Monday, July 02, 2012

Looking for Rocky in Sichuan: China Heavyweight


Life in China must be improving.  They now have round-card girls.  Decades ago, Mao banned Olympic-style boxing on the grounds it was too western and excessively violent.  He then launched the Cultural Revolution.  Legalized in 1986, the Chinese boxing authorities are now taking a long view, recruiting potential Olympians at the middle school level.  Yung Chang follows a contender turned coach and two of his fighters in China Heavyweight (trailer here), which opens this Friday in New York at the IFC Center.

Boxing is an attractive alternative to working in the tobacco fields for many of the students in the Sichuan countryside.  The sport has become a way of life for Coach Qi Moxiang.  He recruits young boxers, both boys and girls, and directly oversees their training.  He is tough, but popular with his charges.

At first, Chang’s primary POV figures appear to be He Zongli and Miao Yunfei, two boxers about to graduate to the regional level of competition.  We see a fair amount of training and the mean condition of life in the province that they hope to escape.  However, Heavyweight kicks into narrative gear about halfway through, when Qi decides to return to the ring to face a Japanese belt-holder.  Suddenly, there is a traditional underdog boxing story unfolding in Sichuan.

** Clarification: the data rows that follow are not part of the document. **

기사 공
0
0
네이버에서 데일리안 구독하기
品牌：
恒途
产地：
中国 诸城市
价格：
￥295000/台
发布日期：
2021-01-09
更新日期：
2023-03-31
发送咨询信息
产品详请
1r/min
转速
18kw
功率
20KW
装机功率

Heavyweight is highly attuned to the economic disparities of contemporary China as well as the conflicts between tradition and the drive to modernize.  However, Chang largely overlooks Sichuan’s recent tragic history.  Rocked by an earthquake in May of 2008, anger boiled over at the local authorities for allowing the shoddy construction practices that acerbated its deadly toll.  Sichuan could use a champion, but that might not be in the interests of the vested establishment.

Still, Chang has a good handle of the conventions of boxing movies, capturing some dramatic ringside action.  There is even a scene of Qi’s boxers running up a series of ancient steps that echoes a certain film from 1976.  He and cinematographer Sun Shaoguang also convey the harsh and lonely beauty of the surrounding terraced landscape.  Viewers get a viewers sense of the milieu, but besides Qi, the boxers’ personalities are not so strongly delineated (He is the shy one, while Miao is the slightly more confident one).

Shifting from an observational doc into old fashioned sports story, Heavyweight becomes more engaging as it goes along.  The development of organizing boxing post-Maoist insanity is a story worth telling, but as a socio-economic investigation, it is not nearly as telling a raft of recent depressing Chinese documentaries, such as Zhao Liang’s jaw-dropping expose Petition, or the uncomfortably intimate Last Train Home, helmed by Heavyweight co-executive producer Lixin Fan.  Oddly recommended more for the audience of HBO’s Real Sports than for serious China watchers, China Heavyweight opens this Friday (7/6) at the IFC Center.